The Genetic Revolution: Ethical Issues
Ernlé W.D. Young, Ph.D
IntroductionGood morning. Carolyn, thanks for that introduction and Marty and Pat, thanks for the invitation. Thank you for coming. What I'm going to do in this first introductory session is provide a quick overview of some of the important ethical issues that have been generated by the genetics revolution. Then, in our second session this morning, I want to talk a little bit about methodology, or at least how I begin to approach any ethical issue in medicine or the life sciences. And then the third thing that we're going to do this morning is divide you into groups and have you work at discussing and proposing solutions to some fairly typical but also fairly tough ethical issues. So that's the plan for the morning.
Let me circulate two books that have come out recently on the ethics of human gene therapy, which I'll touch on a little later. But I'll send them around because you might want to make a note of these two authors. I can commend both.
The four main topics that I will touch on in this introductory session have to do first with genetic testing; second with genetic therapies; third, with what is called eugenics, whether negative or positive; and fourthly I'll talk a little bit about cloning.
The Human Genome Project, which began in 1988, is proceeding rapidly. Recently, it was privatized and the project is now expected to be completed way ahead of schedule, possibly as early as the year 2003. One of the more dramatic spin-offs of the human gene project is the number of genetic tests that are rapidly becoming available. Some of these are for single gene disorders, those in which a particular gene mutation is causally necessary and sufficient for a disease to occur. Huntington Disease is a prime example of such a single gene mutation.
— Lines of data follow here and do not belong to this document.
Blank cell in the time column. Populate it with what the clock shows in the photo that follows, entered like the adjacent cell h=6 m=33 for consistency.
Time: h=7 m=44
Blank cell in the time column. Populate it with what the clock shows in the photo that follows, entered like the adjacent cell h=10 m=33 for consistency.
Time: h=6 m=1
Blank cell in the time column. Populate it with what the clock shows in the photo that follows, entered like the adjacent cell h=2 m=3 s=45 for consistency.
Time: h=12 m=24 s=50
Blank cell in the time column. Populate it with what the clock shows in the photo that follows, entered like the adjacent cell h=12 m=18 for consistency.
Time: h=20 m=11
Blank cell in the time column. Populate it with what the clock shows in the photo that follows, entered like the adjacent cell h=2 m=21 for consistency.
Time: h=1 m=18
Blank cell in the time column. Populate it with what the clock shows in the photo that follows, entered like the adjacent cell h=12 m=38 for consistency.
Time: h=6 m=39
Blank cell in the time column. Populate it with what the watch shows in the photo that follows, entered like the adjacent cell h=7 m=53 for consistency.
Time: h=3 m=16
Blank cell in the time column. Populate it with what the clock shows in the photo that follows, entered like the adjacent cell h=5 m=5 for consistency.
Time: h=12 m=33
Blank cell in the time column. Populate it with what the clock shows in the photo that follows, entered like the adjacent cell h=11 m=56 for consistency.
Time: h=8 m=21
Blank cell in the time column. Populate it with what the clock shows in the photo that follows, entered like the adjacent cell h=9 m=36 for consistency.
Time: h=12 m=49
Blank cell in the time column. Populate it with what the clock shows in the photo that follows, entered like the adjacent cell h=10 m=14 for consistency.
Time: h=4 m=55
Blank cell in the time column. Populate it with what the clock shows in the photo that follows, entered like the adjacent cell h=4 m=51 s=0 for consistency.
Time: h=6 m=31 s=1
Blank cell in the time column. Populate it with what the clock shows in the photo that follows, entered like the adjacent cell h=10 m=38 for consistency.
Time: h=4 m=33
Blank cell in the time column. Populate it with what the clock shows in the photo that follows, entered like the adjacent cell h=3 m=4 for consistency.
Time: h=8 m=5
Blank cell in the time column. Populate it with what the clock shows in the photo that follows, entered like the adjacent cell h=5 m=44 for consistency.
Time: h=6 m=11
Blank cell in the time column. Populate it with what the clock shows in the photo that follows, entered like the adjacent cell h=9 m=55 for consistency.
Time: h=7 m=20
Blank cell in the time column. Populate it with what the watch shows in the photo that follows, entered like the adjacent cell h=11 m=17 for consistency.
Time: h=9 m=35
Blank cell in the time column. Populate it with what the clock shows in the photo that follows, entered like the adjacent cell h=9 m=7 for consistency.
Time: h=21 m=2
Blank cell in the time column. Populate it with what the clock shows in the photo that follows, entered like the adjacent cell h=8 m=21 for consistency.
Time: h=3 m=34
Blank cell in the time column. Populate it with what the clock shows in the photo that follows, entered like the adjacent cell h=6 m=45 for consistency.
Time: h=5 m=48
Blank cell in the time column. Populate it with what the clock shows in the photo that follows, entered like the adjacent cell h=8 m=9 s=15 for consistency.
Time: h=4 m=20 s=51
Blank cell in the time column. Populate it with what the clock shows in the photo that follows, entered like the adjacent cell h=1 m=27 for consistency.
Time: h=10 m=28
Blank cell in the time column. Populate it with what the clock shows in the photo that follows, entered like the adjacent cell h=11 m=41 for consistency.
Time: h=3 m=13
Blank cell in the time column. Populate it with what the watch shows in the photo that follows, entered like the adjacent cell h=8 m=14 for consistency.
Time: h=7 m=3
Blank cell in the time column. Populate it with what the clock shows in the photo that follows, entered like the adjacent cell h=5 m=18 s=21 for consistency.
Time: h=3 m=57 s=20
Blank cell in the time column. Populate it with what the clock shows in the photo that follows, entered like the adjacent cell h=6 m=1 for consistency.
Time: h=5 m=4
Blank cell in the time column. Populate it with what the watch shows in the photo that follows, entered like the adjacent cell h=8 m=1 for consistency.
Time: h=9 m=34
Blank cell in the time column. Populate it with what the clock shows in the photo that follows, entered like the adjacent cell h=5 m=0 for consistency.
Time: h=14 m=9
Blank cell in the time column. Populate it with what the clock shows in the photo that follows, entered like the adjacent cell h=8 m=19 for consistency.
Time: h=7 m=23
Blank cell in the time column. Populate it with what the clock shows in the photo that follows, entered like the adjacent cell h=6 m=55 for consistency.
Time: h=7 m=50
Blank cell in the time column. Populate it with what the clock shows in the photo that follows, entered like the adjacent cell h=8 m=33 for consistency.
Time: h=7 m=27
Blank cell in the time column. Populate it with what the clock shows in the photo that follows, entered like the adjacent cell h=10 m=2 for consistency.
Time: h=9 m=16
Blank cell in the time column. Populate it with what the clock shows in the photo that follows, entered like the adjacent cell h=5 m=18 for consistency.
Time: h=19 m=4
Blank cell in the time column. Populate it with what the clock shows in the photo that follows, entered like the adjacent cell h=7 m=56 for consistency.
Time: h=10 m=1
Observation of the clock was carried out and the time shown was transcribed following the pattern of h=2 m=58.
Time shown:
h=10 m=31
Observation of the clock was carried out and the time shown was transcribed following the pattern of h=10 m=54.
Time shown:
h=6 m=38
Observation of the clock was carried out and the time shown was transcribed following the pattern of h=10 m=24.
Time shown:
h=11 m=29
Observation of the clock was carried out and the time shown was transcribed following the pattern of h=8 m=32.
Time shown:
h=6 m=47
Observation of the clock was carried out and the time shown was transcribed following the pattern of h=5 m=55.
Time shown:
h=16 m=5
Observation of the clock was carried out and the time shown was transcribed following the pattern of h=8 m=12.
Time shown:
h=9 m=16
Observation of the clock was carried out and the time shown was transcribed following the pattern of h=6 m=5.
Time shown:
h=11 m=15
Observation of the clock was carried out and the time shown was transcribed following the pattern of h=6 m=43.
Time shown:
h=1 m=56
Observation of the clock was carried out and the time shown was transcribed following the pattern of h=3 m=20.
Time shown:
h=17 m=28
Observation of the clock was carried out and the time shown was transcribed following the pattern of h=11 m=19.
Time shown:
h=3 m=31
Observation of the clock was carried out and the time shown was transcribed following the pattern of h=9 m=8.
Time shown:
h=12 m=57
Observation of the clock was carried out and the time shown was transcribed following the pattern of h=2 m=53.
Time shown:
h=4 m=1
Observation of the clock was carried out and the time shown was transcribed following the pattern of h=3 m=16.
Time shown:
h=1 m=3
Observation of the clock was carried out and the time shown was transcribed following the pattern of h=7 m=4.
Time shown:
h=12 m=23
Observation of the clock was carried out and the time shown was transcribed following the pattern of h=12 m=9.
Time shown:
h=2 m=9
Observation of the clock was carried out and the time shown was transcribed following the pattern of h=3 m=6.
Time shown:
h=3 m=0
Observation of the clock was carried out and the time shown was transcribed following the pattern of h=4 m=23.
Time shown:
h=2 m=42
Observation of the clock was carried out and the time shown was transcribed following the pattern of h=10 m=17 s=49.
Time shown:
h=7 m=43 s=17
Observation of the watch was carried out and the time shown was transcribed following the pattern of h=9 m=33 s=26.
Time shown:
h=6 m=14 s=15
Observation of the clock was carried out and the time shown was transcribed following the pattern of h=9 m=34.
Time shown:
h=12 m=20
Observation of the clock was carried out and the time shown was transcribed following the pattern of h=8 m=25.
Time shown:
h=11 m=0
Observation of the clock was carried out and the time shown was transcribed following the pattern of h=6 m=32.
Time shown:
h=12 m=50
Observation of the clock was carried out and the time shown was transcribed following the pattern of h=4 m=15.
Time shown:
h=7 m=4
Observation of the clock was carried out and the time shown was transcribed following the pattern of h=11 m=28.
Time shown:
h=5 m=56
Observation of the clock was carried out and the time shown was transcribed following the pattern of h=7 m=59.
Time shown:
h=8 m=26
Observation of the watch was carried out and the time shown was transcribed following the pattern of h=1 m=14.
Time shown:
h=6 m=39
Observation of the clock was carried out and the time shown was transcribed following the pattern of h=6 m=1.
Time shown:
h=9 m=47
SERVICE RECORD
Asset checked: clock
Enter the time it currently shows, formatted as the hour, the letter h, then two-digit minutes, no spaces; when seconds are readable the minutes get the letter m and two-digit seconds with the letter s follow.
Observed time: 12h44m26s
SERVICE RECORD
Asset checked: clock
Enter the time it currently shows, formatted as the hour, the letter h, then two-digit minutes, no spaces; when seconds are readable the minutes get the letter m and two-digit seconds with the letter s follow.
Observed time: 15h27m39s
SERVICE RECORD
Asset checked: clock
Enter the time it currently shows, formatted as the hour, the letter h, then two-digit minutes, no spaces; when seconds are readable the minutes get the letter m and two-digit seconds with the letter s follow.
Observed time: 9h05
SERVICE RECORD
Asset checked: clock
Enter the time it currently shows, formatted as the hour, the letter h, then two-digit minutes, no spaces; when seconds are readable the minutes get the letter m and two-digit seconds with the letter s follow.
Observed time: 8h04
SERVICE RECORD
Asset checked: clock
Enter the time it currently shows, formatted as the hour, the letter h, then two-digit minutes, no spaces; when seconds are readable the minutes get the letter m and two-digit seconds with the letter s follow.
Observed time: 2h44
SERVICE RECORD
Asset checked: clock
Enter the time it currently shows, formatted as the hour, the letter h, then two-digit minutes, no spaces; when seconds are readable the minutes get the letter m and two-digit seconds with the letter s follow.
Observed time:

Other tests are for more common diseases in which genes are involved in a far more complex fashion--those diseases in which a genetic mutation may be neither causally necessary nor sufficient for the occurrence of the disease. And there are two types of these rather complicated connections. One is for heterogeneity, which has to do with multiple gene mutations being involved in a single disease. BRCA-1 and BRCA-2 are examples of this. The other form is what is called pleiotrophy, where a single gene mutation is involved in multiple, apparently unrelated diseases. For example, a test for the E-4 allele of the APOE gene is a case in point. A test for this allele can yield information both about coronary artery disease and about Alzheimer's disease. That's one of the little conundrums I'm going to have you work at a little later this morning.
Whether the tests are for single gene disorders or for so-called susceptibility genes, the point I want to make is we may have a lot of information coming our way fairly rapidly, long before we will be able to do anything effective about it in terms of intervention, in terms of therapies. So genetic information, genetic testing, is going to provide information about which we may not be able to do a great deal.